Эммануил забирается ко мне на колени. Гладит меня по лицу. Дедушка, не грусти, говорит он. Слезинку не может видеть спокойно. Даже у чужого. Его мама нахмурится, он больше к ней не подойдет. Идет к жене. Ба, моя мама очень грустная. Жена вскакивает, бежит к ней. В тревоге. В страхе. Что там такое? Или Циленька приняла лекарство? Один раз он подошел к Циле и говорит: мама, почему ты плачешь? Так что она отвечает ребенку? Встает на ноги и начинает колотиться головой об стенку. Изо всех сил.
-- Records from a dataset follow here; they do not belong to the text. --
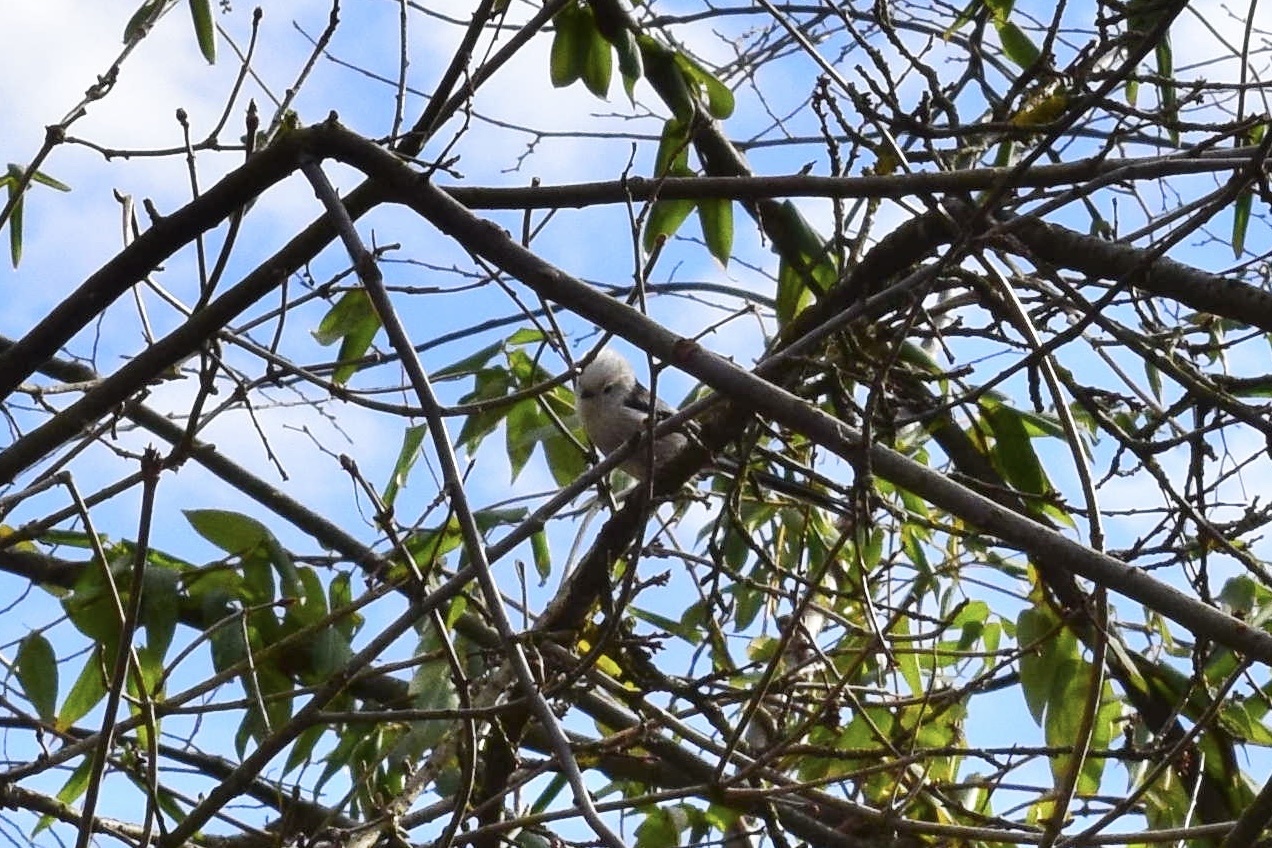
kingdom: Animalia
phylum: Chordata
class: Aves
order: Passeriformes
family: Aegithalidae
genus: Aegithalos
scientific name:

Он в крик: мамочка! Хорошо я был дома. С тех пор со всеми своими печалями идет прямо к бабке. Что с ним будет? Мы не такие молодые. Старший сын живет замечательно — только у них в Роклендском округе чересчур избранная публика. Другой сын… у него своя жизнь, это то еще поколение. Он уехал.
Она глядит на меня, эта Вера. Слова не скажет. Сидит. Еще чуть-чуть, и откроет рот. Я знаю, что ее интересует. С какого боку в эту историю затесался Эммануил. Когда?
В точности это она и спрашивает. Но как появился Эммануил, неясно?
Ясно, очень ясно. Как ценный подарок от Насера.
Насера?
Хорошо, не от Насера, так из Египта — семя второго сына Исаакова, уловили? Близкий родственник. Я как-то на днях сидел и думал: почему? За что? Ответ: а чтоб не забывали. Для этого, в большинстве, вообще все делается.
Авраамова, перебивает она. Это у него было два сына, Исаак и Измаил. Бог обещал, что он станет отцом множества народов, он и стал. Но знаете, говорит она, этим двум ребятам он был довольно-таки неважным отцом. Не такой уж редкий случай, не может она не прибавить.
Видите! Вот они как выворачивают Библию, эти бабы, им главное — обязательно уколоть мужчину. Конечно, я говорил про Авраама. Авраамова сына. Я разве сказал — Исаакова? Изредка, надо признать, она нет-нет, да и скажет дело. Вы помните, одного сынишку он вовсе услал из дома, а второго был готов заколоть, только дожидался, когда кто-то там у него в голове произнесет: валяй, закалывай!